Suppose some uniformly continuous (under the 2-adic topology) function $f:\Bbb Z[\frac16]\to\Bbb Z[\frac16]$ converges under composition with itself to $0$ (in the 2-adic topology) for all inputs, and also satisfies $f(0)=0$.
Also let $f$ preserve the $3$-adic valuation, i.e. $\lvert f(x)\rvert_3=\lvert x\rvert_3$
Is there some reason why such a function can approach $0$ only through some sequence terminating in $2^m3^n:m\to\infty$?

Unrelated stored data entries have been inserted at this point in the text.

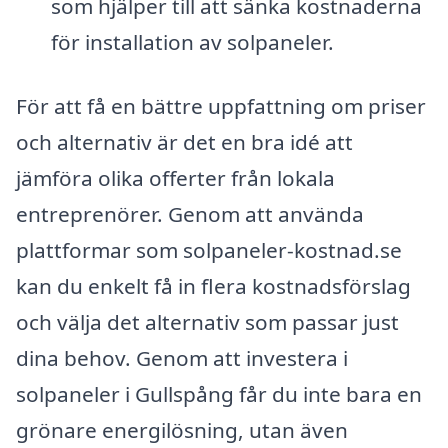
som hjälper till att sänka kostnaderna
för installation av solpaneler.
För att få en bättre uppfattning om priser
och alternativ är det en bra idé att
jämföra olika offerter från lokala
entreprenörer. Genom att använda
plattformar som solpaneler-kostnad.se
kan du enkelt få in flera kostnadsförslag
och välja det alternativ som passar just
dina behov. Genom att investera i
solpaneler i Gullspång får du inte bara en
grönare energilösning, utan även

I can't show that some counterexample is a counterexample, but then my skills are sadly lacking.
I'm not sure that I understood all the conditions, but I think that the following function may be of interest here: $$ f(x)=10x. $$ Denoting the $n$-fold iterate by $f^{[n]}$. Because $2\mid 10$ we have $$|f^{[n]}(x)|_2=(1/2)^n|x|_2$$ for all $x$. Therefore, for all $x$, $$\lim_{n\to\infty}f^{[n]}(x)=0$$ with respect to the $2$-adic metric. For the same reason $f$ is uniformly continuous w.r.t. the $2$-adic metric.
I'm uncertain what you mean by can only approach zero through some sequence terminating in $2^m3^n$ means, but starting with the initial point $x=1$ the sequence $(f^{[n]}(x))_{n\in\Bbb{N}}$ has no entries of the form $2^n3^m$.
Because $\gcd(3,10)=1$ we have $|f(x)|_3=|x|_3$ for all $x$.